■ Try it ■
Search for the word "სამინისტრო" in the entries. Each line that holds it should be copied.

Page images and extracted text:

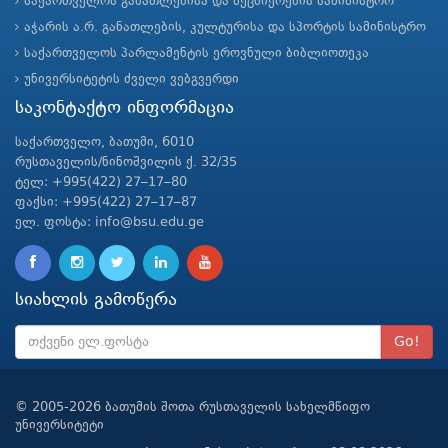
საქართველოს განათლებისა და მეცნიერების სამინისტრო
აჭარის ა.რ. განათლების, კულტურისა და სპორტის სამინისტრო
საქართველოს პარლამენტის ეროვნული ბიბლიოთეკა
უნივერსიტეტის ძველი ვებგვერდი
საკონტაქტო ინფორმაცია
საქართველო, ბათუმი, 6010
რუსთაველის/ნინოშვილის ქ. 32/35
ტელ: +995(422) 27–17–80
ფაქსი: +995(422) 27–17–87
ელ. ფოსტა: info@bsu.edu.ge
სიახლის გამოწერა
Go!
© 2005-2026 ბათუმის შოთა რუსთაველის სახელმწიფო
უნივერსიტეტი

■ Answer for this exercise ■
საქართველოს განათლებისა და მეცნიერების სამინისტრო
აჭარის ა.რ. განათლების, კულტურისა და სპორტის სამინისტრო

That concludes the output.